● Your instructions:
Print the lines that run from the line with "04-18-2024: 17066890 -> 20000000" to the line with "04-21-2024: 18232905 -> 21000000", keeping both end lines, exactly as they appear in the entries below, and nothing else.

● Provided records:
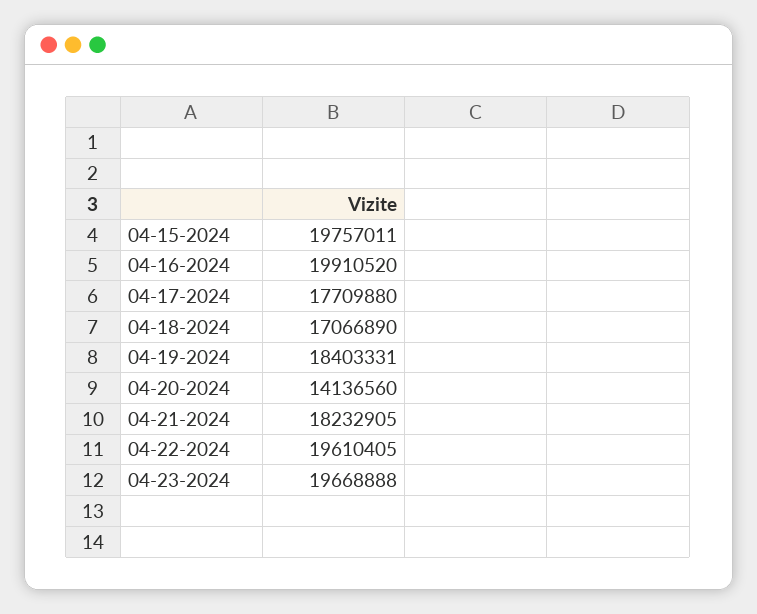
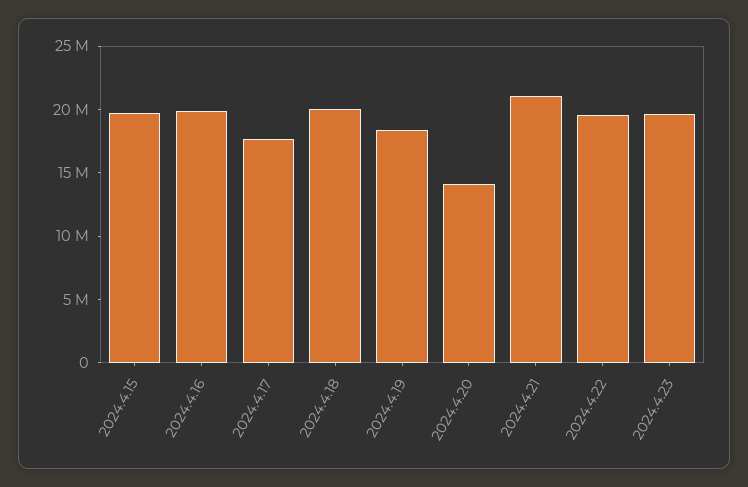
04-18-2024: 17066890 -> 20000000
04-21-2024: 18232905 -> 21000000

---

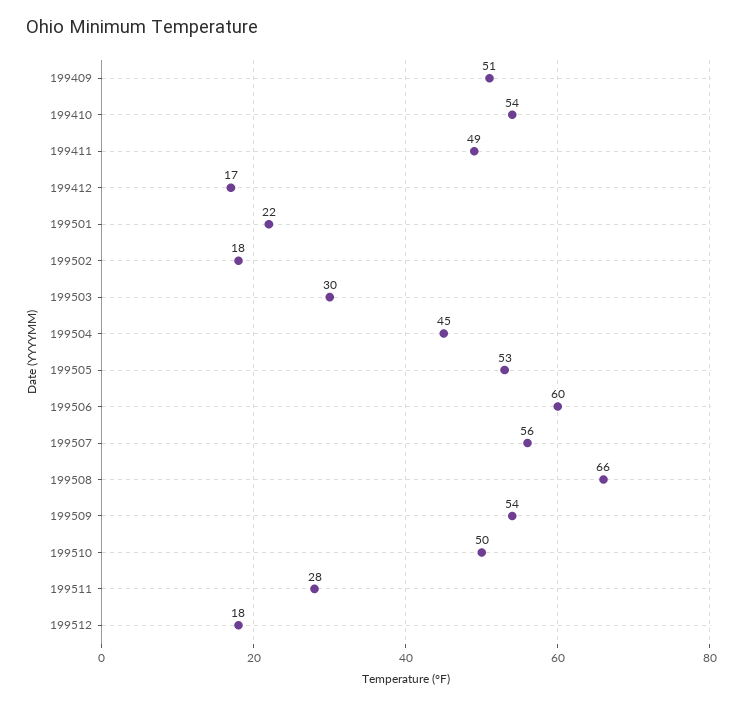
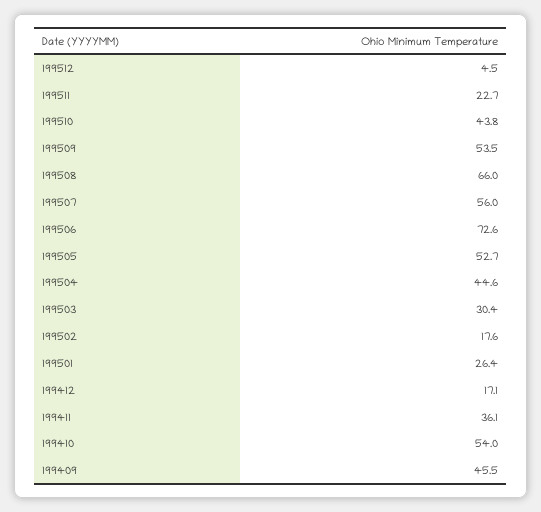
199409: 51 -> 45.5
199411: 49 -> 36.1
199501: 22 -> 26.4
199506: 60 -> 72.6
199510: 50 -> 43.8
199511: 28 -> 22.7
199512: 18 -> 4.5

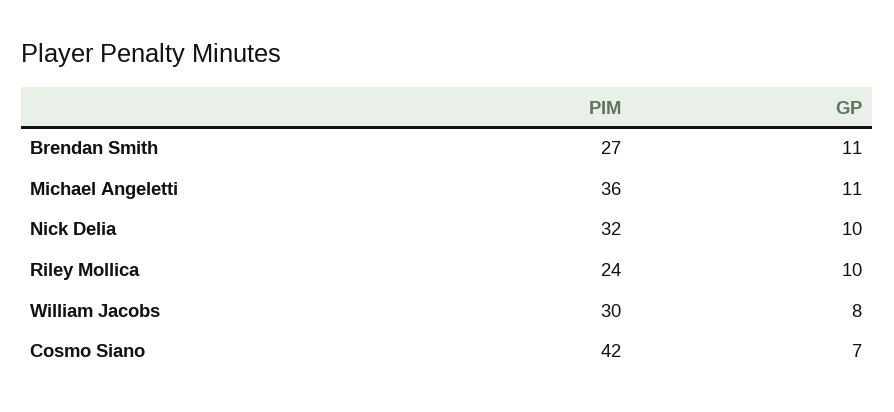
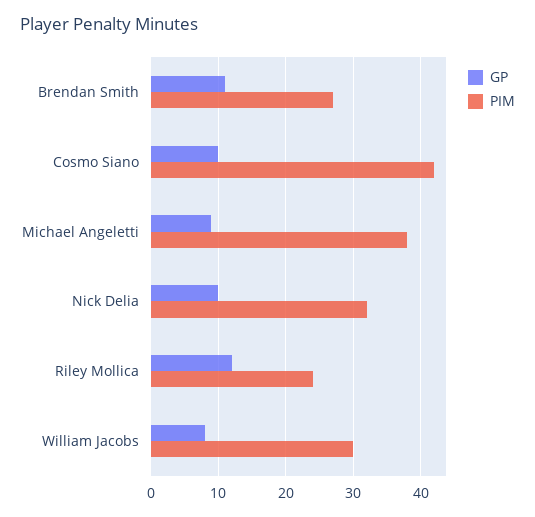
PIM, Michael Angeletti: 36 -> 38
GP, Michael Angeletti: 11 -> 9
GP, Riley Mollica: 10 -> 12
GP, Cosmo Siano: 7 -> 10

...

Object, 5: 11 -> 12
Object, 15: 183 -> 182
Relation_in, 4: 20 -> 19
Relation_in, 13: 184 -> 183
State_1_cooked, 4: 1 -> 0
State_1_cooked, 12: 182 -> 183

● The answer:
04-18-2024: 17066890 -> 20000000
04-21-2024: 18232905 -> 21000000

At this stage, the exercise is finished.